Each careful step takes us higher into hills, further away from the noise of the city. Except for the sounds of the birds chirping above, it is peaceful here. I have to remind myself that another Jamaica exists just beyond the trees.

We spot a neat little house, fronting a lush vegetable garden, its doors and windows open but not a soul, not even a dog is in sight. Sometimes, when his farms is in a remote area, a farmer will build a hut nearby with a bed and a kitchen in case he gets trapped by rain, but this isn’t a hut. I wonder how people find these places and how they decide to build where there are no modern conveniences. Not even cell phones work.

But it’s the view that captivates. Through the clearing, we can see directly out to the airport and the hotels at Freeport. It feels like you can just reach out and touch them. We watch a plane descend slowly over the Caribbean Sea until it comes to a stop on the tarmac.
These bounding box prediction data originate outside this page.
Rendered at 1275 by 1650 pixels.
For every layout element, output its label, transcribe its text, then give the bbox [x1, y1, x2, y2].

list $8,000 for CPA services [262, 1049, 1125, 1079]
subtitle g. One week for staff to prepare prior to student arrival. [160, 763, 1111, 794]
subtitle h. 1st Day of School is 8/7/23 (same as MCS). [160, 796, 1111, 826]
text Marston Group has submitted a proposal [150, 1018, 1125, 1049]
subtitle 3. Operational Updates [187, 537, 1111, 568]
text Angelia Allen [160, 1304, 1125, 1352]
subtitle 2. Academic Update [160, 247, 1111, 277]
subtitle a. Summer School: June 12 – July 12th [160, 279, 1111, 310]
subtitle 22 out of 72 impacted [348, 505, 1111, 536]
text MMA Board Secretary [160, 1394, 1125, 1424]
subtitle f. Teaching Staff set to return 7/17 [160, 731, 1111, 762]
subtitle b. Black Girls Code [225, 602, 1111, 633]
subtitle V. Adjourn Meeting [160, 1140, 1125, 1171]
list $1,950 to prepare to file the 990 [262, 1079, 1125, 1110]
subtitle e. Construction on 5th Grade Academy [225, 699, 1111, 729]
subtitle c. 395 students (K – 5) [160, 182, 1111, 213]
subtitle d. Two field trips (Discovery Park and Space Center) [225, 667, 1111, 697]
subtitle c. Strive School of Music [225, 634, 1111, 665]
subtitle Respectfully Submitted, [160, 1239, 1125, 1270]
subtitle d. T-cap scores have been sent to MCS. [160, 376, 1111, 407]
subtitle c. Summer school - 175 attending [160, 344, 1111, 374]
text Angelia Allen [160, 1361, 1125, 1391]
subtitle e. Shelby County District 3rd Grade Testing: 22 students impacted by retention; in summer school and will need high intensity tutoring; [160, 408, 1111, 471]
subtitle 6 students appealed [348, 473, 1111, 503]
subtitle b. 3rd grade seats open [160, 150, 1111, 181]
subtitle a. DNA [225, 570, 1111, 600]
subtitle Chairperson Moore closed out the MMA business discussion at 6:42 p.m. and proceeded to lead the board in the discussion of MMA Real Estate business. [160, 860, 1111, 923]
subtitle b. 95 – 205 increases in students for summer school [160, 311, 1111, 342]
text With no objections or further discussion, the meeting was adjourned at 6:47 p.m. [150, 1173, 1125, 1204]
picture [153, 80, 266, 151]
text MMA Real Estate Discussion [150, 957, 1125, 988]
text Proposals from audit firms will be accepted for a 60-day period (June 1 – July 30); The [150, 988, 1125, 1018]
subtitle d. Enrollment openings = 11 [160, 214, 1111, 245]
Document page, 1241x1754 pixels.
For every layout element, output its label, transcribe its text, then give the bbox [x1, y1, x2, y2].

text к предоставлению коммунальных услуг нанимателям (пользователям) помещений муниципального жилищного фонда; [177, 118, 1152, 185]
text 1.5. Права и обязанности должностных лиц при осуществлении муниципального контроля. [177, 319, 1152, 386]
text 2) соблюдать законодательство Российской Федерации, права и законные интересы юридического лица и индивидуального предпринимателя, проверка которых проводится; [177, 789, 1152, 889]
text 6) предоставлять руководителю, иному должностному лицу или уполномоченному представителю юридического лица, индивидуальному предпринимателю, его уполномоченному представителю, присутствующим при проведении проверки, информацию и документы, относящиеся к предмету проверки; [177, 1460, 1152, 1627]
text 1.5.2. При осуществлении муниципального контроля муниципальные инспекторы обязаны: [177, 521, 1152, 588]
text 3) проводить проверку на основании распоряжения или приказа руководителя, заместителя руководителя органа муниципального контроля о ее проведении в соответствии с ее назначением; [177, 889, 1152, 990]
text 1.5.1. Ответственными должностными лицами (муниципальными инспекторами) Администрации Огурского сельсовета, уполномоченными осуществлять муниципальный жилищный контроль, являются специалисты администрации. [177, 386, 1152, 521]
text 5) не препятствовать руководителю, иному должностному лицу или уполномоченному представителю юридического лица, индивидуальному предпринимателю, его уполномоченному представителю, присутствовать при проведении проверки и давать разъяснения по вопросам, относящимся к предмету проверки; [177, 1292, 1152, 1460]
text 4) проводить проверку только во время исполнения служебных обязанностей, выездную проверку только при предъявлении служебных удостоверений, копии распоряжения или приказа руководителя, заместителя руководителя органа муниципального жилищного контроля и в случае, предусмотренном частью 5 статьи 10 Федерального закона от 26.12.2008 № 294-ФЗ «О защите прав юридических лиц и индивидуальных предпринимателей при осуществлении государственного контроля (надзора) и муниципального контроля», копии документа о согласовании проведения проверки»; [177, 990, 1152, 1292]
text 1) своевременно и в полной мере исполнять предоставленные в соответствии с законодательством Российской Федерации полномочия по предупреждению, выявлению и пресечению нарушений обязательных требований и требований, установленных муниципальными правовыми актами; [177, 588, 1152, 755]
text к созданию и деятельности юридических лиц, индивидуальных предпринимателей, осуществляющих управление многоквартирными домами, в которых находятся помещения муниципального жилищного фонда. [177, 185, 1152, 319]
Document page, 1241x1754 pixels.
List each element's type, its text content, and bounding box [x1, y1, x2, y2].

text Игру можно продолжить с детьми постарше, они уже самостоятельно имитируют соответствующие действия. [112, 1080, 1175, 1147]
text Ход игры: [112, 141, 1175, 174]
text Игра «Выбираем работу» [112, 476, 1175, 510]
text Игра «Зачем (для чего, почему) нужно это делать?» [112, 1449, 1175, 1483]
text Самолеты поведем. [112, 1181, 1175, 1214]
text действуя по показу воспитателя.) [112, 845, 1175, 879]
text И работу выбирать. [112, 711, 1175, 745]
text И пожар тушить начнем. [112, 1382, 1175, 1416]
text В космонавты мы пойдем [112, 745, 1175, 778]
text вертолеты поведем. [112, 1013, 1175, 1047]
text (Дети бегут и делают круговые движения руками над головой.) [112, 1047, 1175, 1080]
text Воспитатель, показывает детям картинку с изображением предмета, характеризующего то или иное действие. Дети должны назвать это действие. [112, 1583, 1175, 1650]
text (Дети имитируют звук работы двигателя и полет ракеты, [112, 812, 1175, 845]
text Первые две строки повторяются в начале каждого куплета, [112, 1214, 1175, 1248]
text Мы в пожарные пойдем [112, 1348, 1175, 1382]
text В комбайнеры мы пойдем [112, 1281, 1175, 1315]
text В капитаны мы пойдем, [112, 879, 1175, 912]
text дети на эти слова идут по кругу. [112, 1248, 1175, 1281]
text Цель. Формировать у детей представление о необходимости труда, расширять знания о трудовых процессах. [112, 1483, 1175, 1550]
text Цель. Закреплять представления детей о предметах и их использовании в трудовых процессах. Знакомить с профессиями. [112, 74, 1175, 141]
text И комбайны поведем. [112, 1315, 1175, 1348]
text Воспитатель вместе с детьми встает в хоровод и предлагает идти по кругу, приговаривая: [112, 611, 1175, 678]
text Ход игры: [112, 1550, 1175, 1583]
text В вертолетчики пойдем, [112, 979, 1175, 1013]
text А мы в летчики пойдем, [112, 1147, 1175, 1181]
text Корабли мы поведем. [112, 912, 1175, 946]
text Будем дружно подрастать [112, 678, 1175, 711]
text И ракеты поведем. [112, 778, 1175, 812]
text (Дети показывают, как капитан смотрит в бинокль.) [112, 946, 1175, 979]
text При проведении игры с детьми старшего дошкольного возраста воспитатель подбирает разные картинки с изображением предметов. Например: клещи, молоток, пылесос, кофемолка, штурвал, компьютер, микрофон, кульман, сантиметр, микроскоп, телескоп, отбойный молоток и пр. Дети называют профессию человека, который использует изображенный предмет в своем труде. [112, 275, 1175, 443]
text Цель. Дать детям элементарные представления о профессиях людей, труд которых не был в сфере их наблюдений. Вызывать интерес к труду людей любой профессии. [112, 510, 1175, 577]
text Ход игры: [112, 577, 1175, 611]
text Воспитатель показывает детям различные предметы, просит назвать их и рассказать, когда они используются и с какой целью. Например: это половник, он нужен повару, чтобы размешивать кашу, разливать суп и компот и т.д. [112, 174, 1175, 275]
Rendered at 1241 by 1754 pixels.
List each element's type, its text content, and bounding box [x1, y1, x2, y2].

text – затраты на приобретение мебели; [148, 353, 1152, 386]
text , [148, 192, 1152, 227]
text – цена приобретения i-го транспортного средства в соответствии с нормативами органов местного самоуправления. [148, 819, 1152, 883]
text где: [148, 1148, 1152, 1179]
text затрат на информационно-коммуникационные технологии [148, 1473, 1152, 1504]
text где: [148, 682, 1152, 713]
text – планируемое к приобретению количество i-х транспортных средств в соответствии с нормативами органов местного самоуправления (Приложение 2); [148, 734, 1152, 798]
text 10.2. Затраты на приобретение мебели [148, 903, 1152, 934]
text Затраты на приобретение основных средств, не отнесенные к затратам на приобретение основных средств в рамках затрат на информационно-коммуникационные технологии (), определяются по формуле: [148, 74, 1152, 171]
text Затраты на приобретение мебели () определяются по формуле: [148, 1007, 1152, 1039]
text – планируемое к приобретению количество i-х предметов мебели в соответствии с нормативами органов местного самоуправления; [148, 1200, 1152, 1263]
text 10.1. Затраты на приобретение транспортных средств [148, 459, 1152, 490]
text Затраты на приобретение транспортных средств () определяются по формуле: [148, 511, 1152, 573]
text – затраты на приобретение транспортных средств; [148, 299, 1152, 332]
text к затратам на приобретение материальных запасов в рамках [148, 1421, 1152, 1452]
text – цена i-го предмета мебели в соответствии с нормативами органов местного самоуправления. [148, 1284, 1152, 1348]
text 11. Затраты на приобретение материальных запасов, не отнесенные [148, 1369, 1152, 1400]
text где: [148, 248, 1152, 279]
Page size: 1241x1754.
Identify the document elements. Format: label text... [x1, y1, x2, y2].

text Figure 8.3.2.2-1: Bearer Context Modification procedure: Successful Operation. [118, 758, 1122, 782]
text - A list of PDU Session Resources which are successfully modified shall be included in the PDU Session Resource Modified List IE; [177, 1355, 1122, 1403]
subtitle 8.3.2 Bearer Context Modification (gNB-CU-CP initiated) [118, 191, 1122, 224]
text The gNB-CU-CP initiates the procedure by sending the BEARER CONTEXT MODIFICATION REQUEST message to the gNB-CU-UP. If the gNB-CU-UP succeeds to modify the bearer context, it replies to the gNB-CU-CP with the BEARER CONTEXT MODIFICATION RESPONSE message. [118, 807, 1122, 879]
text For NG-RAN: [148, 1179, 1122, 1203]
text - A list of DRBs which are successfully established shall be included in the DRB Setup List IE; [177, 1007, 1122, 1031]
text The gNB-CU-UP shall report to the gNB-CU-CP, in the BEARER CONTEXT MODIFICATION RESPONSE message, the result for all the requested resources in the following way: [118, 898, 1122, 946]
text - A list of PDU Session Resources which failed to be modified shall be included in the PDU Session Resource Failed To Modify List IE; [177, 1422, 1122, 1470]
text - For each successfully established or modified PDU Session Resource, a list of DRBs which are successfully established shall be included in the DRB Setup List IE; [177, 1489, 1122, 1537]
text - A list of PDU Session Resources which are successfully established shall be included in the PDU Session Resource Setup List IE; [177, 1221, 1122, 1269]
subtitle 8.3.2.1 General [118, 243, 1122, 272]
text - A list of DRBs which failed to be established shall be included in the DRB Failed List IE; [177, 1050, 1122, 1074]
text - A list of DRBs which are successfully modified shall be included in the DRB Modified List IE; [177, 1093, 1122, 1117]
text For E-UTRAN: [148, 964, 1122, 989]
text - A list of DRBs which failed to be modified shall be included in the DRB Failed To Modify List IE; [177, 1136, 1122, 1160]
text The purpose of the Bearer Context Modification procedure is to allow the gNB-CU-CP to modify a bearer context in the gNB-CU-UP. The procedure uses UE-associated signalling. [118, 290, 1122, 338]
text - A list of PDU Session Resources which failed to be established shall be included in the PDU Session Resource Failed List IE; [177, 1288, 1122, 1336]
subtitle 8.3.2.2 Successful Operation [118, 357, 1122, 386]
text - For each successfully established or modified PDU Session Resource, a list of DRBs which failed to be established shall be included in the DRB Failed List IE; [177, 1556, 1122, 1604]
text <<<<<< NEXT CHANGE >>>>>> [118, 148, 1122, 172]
Freeport and Mobay airport, Jamaica

Freeport (in the foreground) and Montego Bay Airport

Men Are in Charge of the Cooking

By the time we arrive at our destination, cooking is well underway. It’s the men who typically do the cooking here in the bush. It’s their domain.

There’s curried goat, (the goat had been killed a few days before, cut up into chunks and left to marinade in curry, onions, thyme, garlic, pimento, salt and Scotch Bonnet peppers), rice and peas, roasted yam and breadfruit, dumplings, fried chicken, boiled green bananas, and yellow and white yams. All this will be washed down by copious amounts of JB (affectionately called, Jamaica’s Best) over proof rum, that promises to ‘come in like a lion but leave like a lamb, a Trojan horse in reverse.’

Between now and the end of the year, the bush around the island will come alive with events like these as Jamaicans begin to celebrate the holidays.

This is the Jamaica that visitors rarely see.

Mango tree with few leaves, Jamaica

The largest mango tree I’ve ever seen

Yellow Slipper, a tree with spikes Jamaica

Yellow Slipper

Green bananas, Jamaica

Bananas

Three large pots with dinner, Jamaica

Dinner’s on!

Cleaing the rice, Jamaica

Preparing the Rice

Chopped vegetables for the soup, Jamaica

Preparing the soup

Man checking curried goat, Jamaica

Curried Goat

Man checking saddle on a donkey, Jamaica

Saddling the donkey to leave

Hiking or running shoes are advisable here. We also wore long pants, and packed hats and mosquito repellant but there were no mosquitoes or bugs, and the trees provided shade.